Mohon tunggu...
Endah Susilawati
Endah Susilawati Mohon Tunggu... Guru - Tinggal di pelosok desa tetapi ingin tahu banyak hal

seorang pembelajar yang ingin terus belajar

Selanjutnya

Tutup

Pendidikan Artikel Utama

Guru, Pelatihan, dan Sertifikat

27 September 2020   21:23 Diperbarui: 28 September 2020   20:37 652
+
Laporkan Konten
Laporkan Akun
Kompasiana adalah platform blog. Konten ini menjadi tanggung jawab bloger dan tidak mewakili pandangan redaksi Kompas.
Lihat foto
Mengikuti diklat online jadi hal biasa yang dilakukan guru di masa pandemi| Ilustrasi: Eduversal via Kompas.com

Sudah bukan aneh lagi, guru mengikuti diklat online di masa pandemi ini. Menurut saya ini bagus. Saya sudah pernah menulis tentang nilai positif mengikuti diklat secara daring bagi guru. Lembaga penyelenggara diklat juga tumbuh subur bak jamur di musim hujan. Guru tinggal memilih saja, apa yang dibutuhkan. 
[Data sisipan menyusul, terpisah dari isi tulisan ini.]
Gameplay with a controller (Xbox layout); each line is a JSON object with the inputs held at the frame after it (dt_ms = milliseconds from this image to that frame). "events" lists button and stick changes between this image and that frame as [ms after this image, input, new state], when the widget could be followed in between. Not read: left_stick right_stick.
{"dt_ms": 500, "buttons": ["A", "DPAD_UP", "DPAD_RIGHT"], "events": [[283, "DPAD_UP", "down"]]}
Rata-rata yang ditawarkan adalah diklat tentang penguasaan pembelajaran berbasis IT seperti pembuatan media yang memanfaatkan berbagai aplikasi. Yang membuat pembelajaran daring lebih menarik dan tidak membosankan.

Penyelenggara diklat online ini umumnya adalah pemerhati pendidikan yang merasa prihatin dengan kondisi guru kebanyakan yang dianggap tidak/kurang siap melaksanakan pembelajaran daring, selain tentu saja karena pintar menangkap peluang.

Tidak apa-apa. Semua sah-sah saja. Yang pasti sama-sama untung. Di pihak guru beruntung karena mendapat ilmu dan mendapat sertifikat. Di pihak penyelenggara dapat pahala karena mendistribusikan ilmu dan mendapat penghasilan.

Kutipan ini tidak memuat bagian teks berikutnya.